Le bouddhisme américain n’avait pas à suivre cette voie, la voie de l’expert. La croissance du bouddhisme en Occident a commencé avec les arts, en particulier des poètes comme Blake, Whitman et Thoreau (dont le surnom était “le Bouddha Concord”), suivis de William Butler Yeats, Rainer Maria Rilke et, plus tard, Gary Snyder, Jack Kerouac, et l’explosion de tout ce qui est oriental pendant la contre-culture des années 60. Mais du point de vue de la culture d’entreprise de cette époque et de la nôtre, la contre-culture et ses religions étrangères sont des menaces qui ont besoin d’être sécularisées. Comme toute chose contraire dans les entreprises américaines, le bouddhisme doit être géré.
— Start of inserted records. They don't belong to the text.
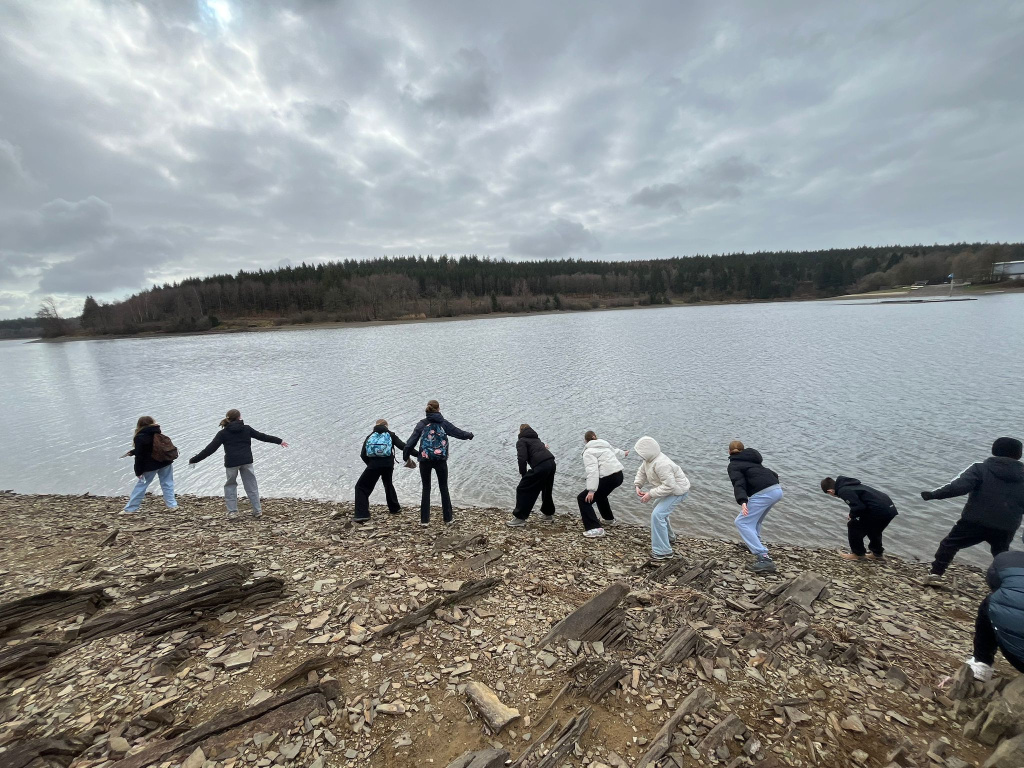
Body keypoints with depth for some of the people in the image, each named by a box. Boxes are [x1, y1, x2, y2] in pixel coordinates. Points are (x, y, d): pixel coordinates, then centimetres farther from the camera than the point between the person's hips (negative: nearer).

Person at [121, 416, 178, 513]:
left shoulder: (139, 437, -11)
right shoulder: (157, 433, 7)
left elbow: (139, 456, -12)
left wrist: (138, 472, -6)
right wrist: (132, 452, 28)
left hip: (151, 465, -4)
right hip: (166, 462, 5)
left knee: (141, 485, 8)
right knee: (167, 484, 10)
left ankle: (130, 508, 15)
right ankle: (171, 504, 9)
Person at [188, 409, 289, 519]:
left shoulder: (223, 433, 2)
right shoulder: (246, 429, 6)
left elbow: (210, 449, -2)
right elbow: (262, 436, 14)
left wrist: (194, 460, 5)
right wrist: (279, 441, 24)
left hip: (231, 462, -1)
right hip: (246, 461, 1)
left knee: (230, 486, 16)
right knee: (251, 486, 8)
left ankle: (232, 511, 12)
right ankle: (258, 511, 10)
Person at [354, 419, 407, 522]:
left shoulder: (370, 436, 17)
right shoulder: (390, 435, 14)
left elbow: (363, 454, 8)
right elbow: (403, 446, 1)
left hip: (374, 465, -1)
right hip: (388, 464, 2)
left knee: (361, 487, 8)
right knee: (388, 484, 27)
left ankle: (362, 514, -5)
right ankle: (394, 508, 35)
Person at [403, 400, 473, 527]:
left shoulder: (422, 423, 0)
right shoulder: (444, 423, 0)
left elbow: (412, 440, -5)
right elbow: (458, 433, 7)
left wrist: (406, 456, 3)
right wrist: (469, 435, 26)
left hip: (425, 459, 1)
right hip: (440, 459, 0)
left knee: (426, 489, 11)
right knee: (444, 488, 12)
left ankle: (424, 520, 11)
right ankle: (448, 518, 17)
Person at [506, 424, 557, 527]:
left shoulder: (521, 441, 7)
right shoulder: (536, 439, 28)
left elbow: (522, 458, -6)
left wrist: (523, 474, 2)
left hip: (540, 466, -7)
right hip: (551, 463, 8)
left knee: (523, 490, 2)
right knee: (546, 490, 27)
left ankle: (519, 518, 1)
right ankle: (549, 515, 37)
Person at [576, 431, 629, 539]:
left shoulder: (589, 452, -9)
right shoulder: (605, 445, 14)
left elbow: (592, 471, -21)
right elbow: (615, 451, 36)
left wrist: (591, 490, -23)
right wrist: (624, 453, 59)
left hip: (608, 479, -9)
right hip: (618, 475, 9)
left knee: (583, 499, -3)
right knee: (600, 494, 36)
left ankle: (595, 529, -12)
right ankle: (609, 518, 50)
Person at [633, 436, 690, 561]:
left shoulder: (661, 464, -35)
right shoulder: (649, 459, -5)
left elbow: (669, 486, -38)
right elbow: (641, 472, 10)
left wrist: (650, 494, -32)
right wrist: (638, 486, -6)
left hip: (677, 491, -11)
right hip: (671, 488, 11)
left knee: (657, 515, -20)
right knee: (658, 511, 28)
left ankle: (663, 552, -13)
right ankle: (669, 537, 49)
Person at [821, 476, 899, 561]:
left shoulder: (843, 491, -14)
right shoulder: (849, 484, 16)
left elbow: (859, 507, -21)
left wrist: (852, 515, -1)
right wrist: (853, 514, 21)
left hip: (879, 511, -10)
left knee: (853, 526, 5)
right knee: (873, 530, 31)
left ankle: (858, 554, 16)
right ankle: (877, 553, 45)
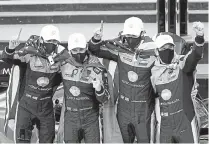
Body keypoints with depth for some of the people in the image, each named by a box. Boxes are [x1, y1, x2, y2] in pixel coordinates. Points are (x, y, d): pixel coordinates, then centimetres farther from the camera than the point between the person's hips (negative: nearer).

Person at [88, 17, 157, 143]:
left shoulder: (150, 51, -12)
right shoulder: (120, 49, -5)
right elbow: (96, 50, 3)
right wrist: (96, 40, -17)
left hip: (143, 110, -3)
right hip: (124, 107, 3)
Cette gestion est survenue très tôt lorsque Steve Jobs a présenté sa création omnivore, le micro-ordinateur Apple I (1976). Jobs a ensuite présenté l’iPhone et d’autres produits par le biais de lancements de produits en salles – TED parle avant le fait. Jobs a adapté à la fois le zen et la contre-culture aux fins d’un monopole d’entreprise (cooptant le nom du label des Beatles, Apple Records, dans le processus). Jobs a non seulement neutralisé la contre-culture et le zen, il les a utilisés comme marketing outils — par exemple, « Pensez différemment ! »

Ce n’est pas du bouddhisme, même pas proche. Mais du point de vue de l’industrie technologique, cela ira. Cela « passera », surtout s’il y a une statue à l’arrière-plan, le Bouddha souriant d’un air entendu. Et pourquoi ne sourirait-il pas ? L’argent est bon. La productivité est en hausse. Les technophiles sont contents. Donc, “C’est ça.” C’est à moins que, comme l’a écrit William Butler Yeats, “L’âme tape dans ses mains et chante, et chante plus fort”, et à moins que nous ne prenions au sérieux le vœu de Boddhisattva : “Ceux qui souffrent sont infinis. Je jure de les sauver tous.”

La Voie de l’Expert, en revanche, n’est pas sérieuse. Il se contente de sa position au sein et parmi les habitants de la “classe protégée” du capitalisme, à l’abri pour l’instant des conséquences de la catastrophe climatique et de la sixième grande extinction.

Le raisonnement du Bouddha ne nécessitait pas de cartes IRMf lumineuses des circuits cérébraux. Le raisonnement du Bouddha était simple : réveillez-vous et vivez différemment, ou souffrez.